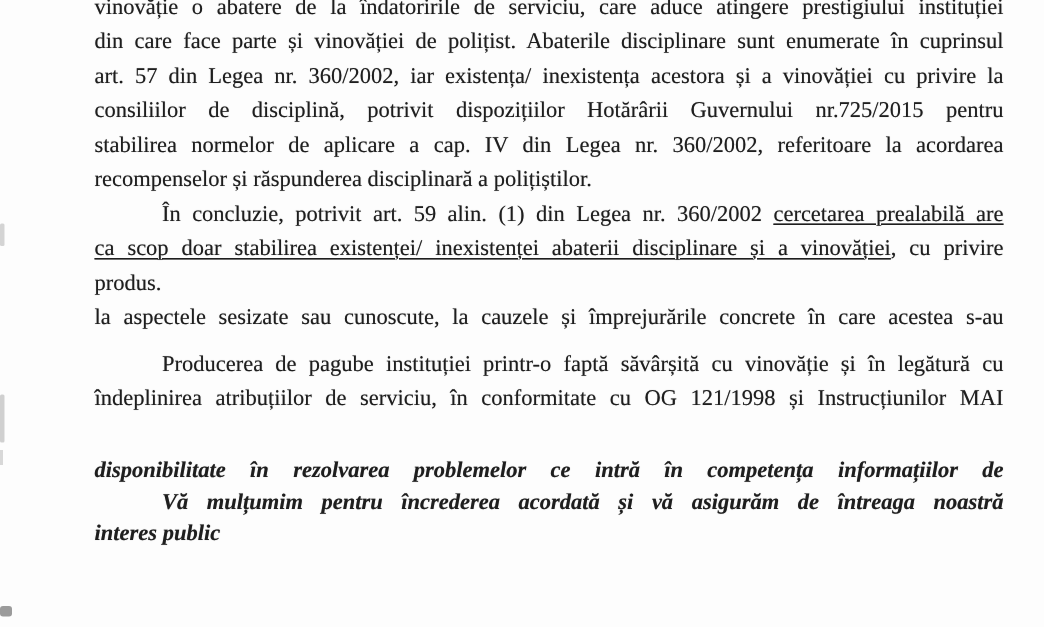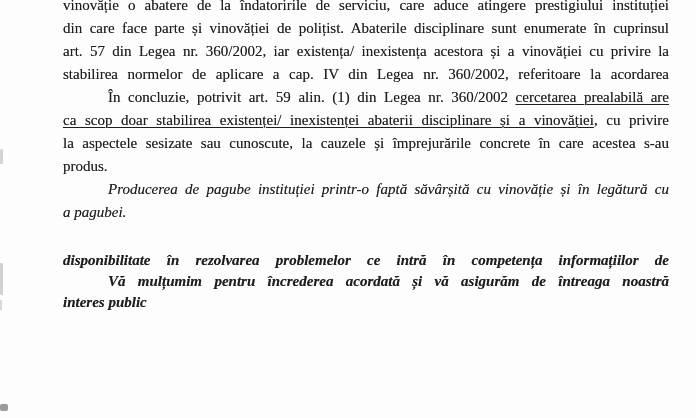--- a/index.html
+++ b/index.html
@@ -21,21 +21,21 @@
     position: absolute;
     left: 63px;
     top: -6px;
     width: 606px;
     font-size: 15px;
     line-height: 23px;
     text-shadow: 0 0 0.5px rgba(30,30,30,0.55);
   }
   .paragraph { margin: 0; }
   
-  div[data-name="paragraph-damages"] { margin-top: 0; font-style: italic; }
+  div[data-name="paragraph-damages"] { margin-top: 8px; }
   div[data-name="paragraph-closing"] { margin-top: 26px; line-height: 21px; }
   .paragraph.bold-italic {
     font-weight: bold;
     font-style: italic;
   }
   .line {
     text-align: justify;
   }
   .line.jfull {
     text-align: justify;
@@ -67,31 +67,33 @@
 </style>
 </head>
 <body>
 
 <div class="page" data-name="document-page-scan" style="background: rgb(253, 253, 253);">
   <div class="text-block" id="doc-root" data-name="document-text-block" style="color: rgb(30, 30, 30);">
       <div class="paragraph normal" data-name="paragraph-disciplinary">
         <div class="line jfull" data-name="document-line"><span class="seg" data-name="text-segment">vinovăție o abatere de la îndatoririle de serviciu, care aduce atingere prestigiului instituției</span></div>
         <div class="line jfull" data-name="document-line"><span class="seg" data-name="text-segment">din care face parte și vinovăției de polițist. Abaterile disciplinare sunt enumerate în cuprinsul</span></div>
         <div class="line jfull" data-name="document-line"><span class="seg" data-name="text-segment">art. 57 din Legea nr. 360/2002, iar existența/ inexistența acestora și a vinovăției cu privire la</span></div>
+        <div class="line jfull" data-name="document-line"><span class="seg" data-name="text-segment">consiliilor de disciplină, potrivit dispozițiilor Hotărârii Guvernului nr.725/2015 pentru</span></div>
         <div class="line jfull" data-name="document-line"><span class="seg" data-name="text-segment">stabilirea normelor de aplicare a cap. IV din Legea nr. 360/2002, referitoare la acordarea</span></div>
+        <div class="line lastline" data-name="document-line"><span class="seg" data-name="text-segment">recompenselor și răspunderea disciplinară a polițiștilor.</span></div>
       </div>
       <div class="paragraph normal" data-name="paragraph-conclusion">
         <div class="line jfull indent" data-name="document-line"><span class="seg" data-name="text-segment">În concluzie, potrivit art. 59 alin. (1) din Legea nr. 360/2002 </span><span class="seg underline" data-name="underlined-text-segment">cercetarea prealabilă are</span></div>
         <div class="line jfull" data-name="document-line"><span class="seg underline" data-name="underlined-text-segment">ca scop doar stabilirea existenței/ inexistenței abaterii disciplinare și a vinovăției</span><span class="seg" data-name="text-segment">, cu privire</span></div>
+        <div class="line lastline" data-name="document-line"><span class="seg" data-name="text-segment">produs.</span></div>
         <div class="line jfull" data-name="document-line"><span class="seg" data-name="text-segment">la aspectele sesizate sau cunoscute, la cauzele și împrejurările concrete în care acestea s-au</span></div>
-        <div class="line lastline" data-name="document-line"><span class="seg" data-name="text-segment">produs.</span></div>
       </div>
       <div class="paragraph normal" data-name="paragraph-damages">
         <div class="line jfull indent" data-name="document-line"><span class="seg" data-name="text-segment">Producerea de pagube instituției printr-o faptă săvârșită cu vinovăție și în legătură cu</span></div>
-        <div class="line lastline" data-name="document-line"><span class="seg" data-name="text-segment">a pagubei.</span></div>
+        <div class="line jfull" data-name="document-line"><span class="seg" data-name="text-segment">îndeplinirea atribuțiilor de serviciu, în conformitate cu OG 121/1998 și Instrucțiunilor MAI</span></div>
       </div>
       <div class="paragraph bold-italic" data-name="paragraph-closing">
         <div class="line jfull" data-name="document-line"><span class="seg" data-name="text-segment">disponibilitate în rezolvarea problemelor ce intră în competența informațiilor de</span></div>
         <div class="line jfull indent" data-name="document-line"><span class="seg" data-name="text-segment">Vă mulțumim pentru încrederea acordată și vă asigurăm de întreaga noastră</span></div>
         <div class="line lastline" data-name="document-line"><span class="seg" data-name="text-segment">interes public</span></div>
       </div>
     </div>
   <div class="artifact a1" data-name="scan-artifact"></div>
   <div class="artifact a2" data-name="scan-artifact"></div>
   <div class="artifact a3" data-name="scan-artifact"></div>

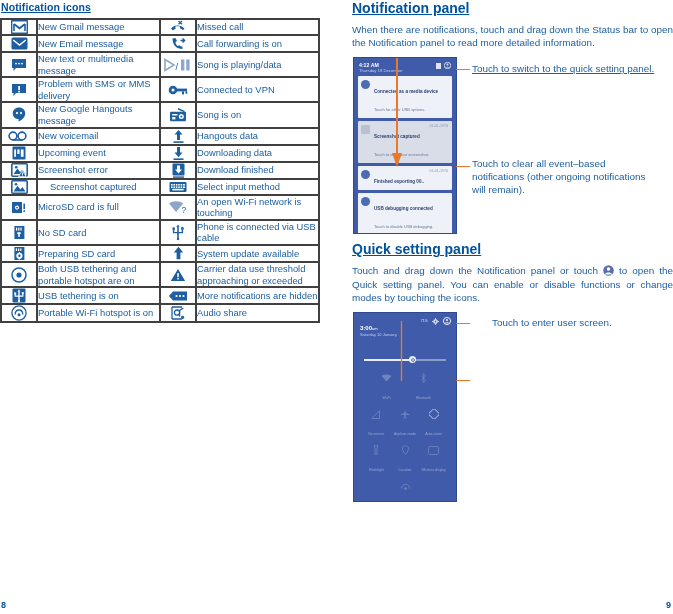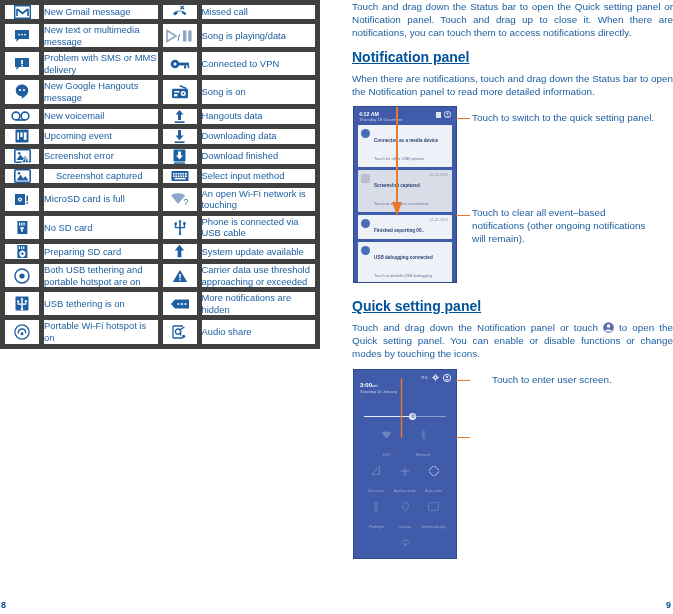--- a/index.html
+++ b/index.html
@@ -18,21 +18,21 @@
   .section-head{
     font-size:10.5px;font-weight:bold;color:#00529b;
     text-decoration:underline;letter-spacing:0.1px;
     margin:0 0 5px 0;padding:1px 0 0 1px;
   }
   table.icons{
     border-collapse:collapse;width:320px;table-layout:fixed;
     border:1px solid #1d5fa0;
   }
   table.icons td{
-    border:5px solid #404040;
+    border:2px solid #404040;
     vertical-align:middle;
     padding:0;
   }
   td.ic{width:34px;text-align:center;}
   td.tx{
     font-size:9.4px;line-height:11.6px;color:#1d5fa0;
     padding:5px 4px 5px 6px;
   }
   td.tx.indent{padding-left:12px;}
   .ic-wrap{display:flex;align-items:center;justify-content:center;height:100%;}
@@ -111,20 +111,21 @@
   }
   .pgnum.l{left:1px;}
   .pgnum.r{right:2px;}
 </style>
 </head>
 <body>
 
 <div class="page">
 
   <div class="left-col">
+    <div class="section-head">Notification icons</div>
 
     <table class="icons">
       <tbody>
 
       <tr>
         <td class="ic">
           <span class="ic-wrap">
             <svg width="17" height="14" viewBox="0 0 17 14">
                   <rect x="0.6" y="0.6" width="15.8" height="12.8" rx="1" fill="none" stroke="#1d5fa0" stroke-width="1.6"></rect>
                   <path d="M3 4 L8.5 8.3 L14 4" fill="none" stroke="#1d5fa0" stroke-width="1.8"></path>
@@ -137,20 +138,40 @@
           <span class="ic-wrap">
             <svg width="18" height="14" viewBox="0 0 18 14">
                   <path d="M2 8.5 C5 4.5 12 4.5 15.5 8.5 L13.8 10.2 C13 9.2 12.2 8.7 11.2 8.5 L10.9 6.6 C9.4 6.2 7.6 6.3 6.3 6.8 L6.6 8.7 C5.6 9 4.8 9.6 4 10.5 Z" fill="#1d5fa0"></path>
                   <path d="M9.5 1 L13 4.3 M13 1 L9.5 4.3" stroke="#1d5fa0" stroke-width="1.2" fill="none"></path>
                 </svg>
           </span>
         </td>
         <td class="tx">Missed call</td>
       </tr>
 
+      <tr>
+        <td class="ic">
+          <span class="ic-wrap">
+            <svg width="17" height="13" viewBox="0 0 17 13">
+                  <rect x="0.5" y="0.5" width="16" height="12" rx="1.5" fill="#1d5fa0"></rect>
+                  <path d="M2.2 3 L8.5 8 L14.8 3" fill="none" stroke="#ffffff" stroke-width="1.5"></path>
+                </svg>
+          </span>
+        </td>
+        <td class="tx">New Email message</td>
+        <td class="ic">
+          <span class="ic-wrap">
+            <svg width="16" height="15" viewBox="0 0 16 15">
+                  <path d="M2.5 2.2 C2.5 9 6.5 13 12.5 13 L12.5 10.6 C10.8 10.6 10 10 9.4 9.2 L7.4 10 C6.3 8.8 5.6 7.4 5.4 6.2 L7 4.8 C6.4 4 6 3.1 5.9 2.2 Z" fill="#1d5fa0"></path>
+                  <path d="M10.5 4.5 L14.4 4.5 M12.6 2.6 L14.6 4.5 L12.6 6.4" stroke="#1d5fa0" stroke-width="1.4" fill="none"></path>
+                </svg>
+          </span>
+        </td>
+        <td class="tx">Call forwarding is on</td>
+      </tr>
 
       <tr>
         <td class="ic">
           <span class="ic-wrap">
             <svg width="16" height="14" viewBox="0 0 16 14">
                   <path d="M1 1 H15 V10 H5 L2.5 13 V10 H1 Z" fill="#1d5fa0"></path>
                   <circle cx="5" cy="5.6" r="0.9" fill="#fff"></circle>
                   <circle cx="8" cy="5.6" r="0.9" fill="#fff"></circle>
                   <circle cx="11" cy="5.6" r="0.9" fill="#fff"></circle>
                 </svg>
@@ -482,21 +503,20 @@
         </td>
         <td class="tx">Audio share</td>
       </tr>
 
       </tbody>
     </table>
   </div>
 
   <div class="right-col">
 
-    <p class="body-par">Touch and drag down the Status bar to open the Quick setting panel or Notification panel. Touch and drag up to close it. When there are notifications, you can touch them to access notifications directly.</p>
 
     <div class="sub-head">Notification panel</div>
 
     <p class="body-par tight">When there are notifications, touch and drag down the Status bar to open the Notification panel to read more detailed information.</p>
 
     <div class="shot-row" style="height:178px;">
 
       <div class="phone-shot" style="position:absolute;left:1px;top:0;height:175px;">
 
         <div class="np-status">
@@ -546,27 +566,27 @@
           </div>
         </div>
 
         <svg class="arrow-down" style="left:37px;top:-1px;" width="12" height="112" viewBox="0 0 12 112">
           <path d="M6 0 L6 98" stroke="#e8792a" stroke-width="2" fill="none"></path>
           <path d="M6 110 L1 96 L11 96 Z" fill="#e8792a"></path>
         </svg>
       </div>
 
       <div class="leader" style="left:104px;top:12px;width:14px;"></div>
-      <div class="annot" style="left:120px;top:5px;width:200px;">Touch to switch to the quick setting panel.</div>
+      <div class="annot" style="left:120px;top:5px;width:200px;text-decoration:underline;">Touch to switch to the quick setting panel.</div>
 
       <div class="leader" style="left:104px;top:109px;width:14px;"></div>
       <div class="annot" style="left:120px;top:100px;width:185px;">Touch to clear all event–based notifications (other ongoing notifications will remain).</div>
     </div>
 
-    <div class="sub-head" style="margin-top:14px;">Quick setting panel</div>
+    <div class="sub-head" style="margin-top:6px;">Quick setting panel</div>
 
     <p class="body-par tight"><span>Touch and drag down the Notification panel or touch </span><span style="display:inline-block;vertical-align:-2px;"><svg width="11" height="11" viewBox="0 0 11 11">
             <circle cx="5.5" cy="5.5" r="5.3" fill="#5b6fae"></circle>
             <circle cx="5.5" cy="4" r="1.7" fill="#ffffff"></circle>
             <path d="M1.9 9.4 C2.6 6.9 8.4 6.9 9.1 9.4 Z" fill="#ffffff"></path>
           </svg></span><span> to open the Quick setting panel. You can enable or disable functions or change modes by touching the icons.</span></p>
 
     <div class="shot-row" style="height:195px;">
 
       <div class="phone-shot" style="position:absolute;left:1px;top:0;height:188px;">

• • •

Scan the entries above, and wherever a line holds the string "block", copy it.

   <div class="text-block" id="doc-root" data-name="document-text-block" style="color: rgb(30, 30, 30);">
     <p class="body-par tight"><span>Touch and drag down the Notification panel or touch </span><span style="display:inline-block;vertical-align:-2px;"><svg width="11" height="11" viewBox="0 0 11 11">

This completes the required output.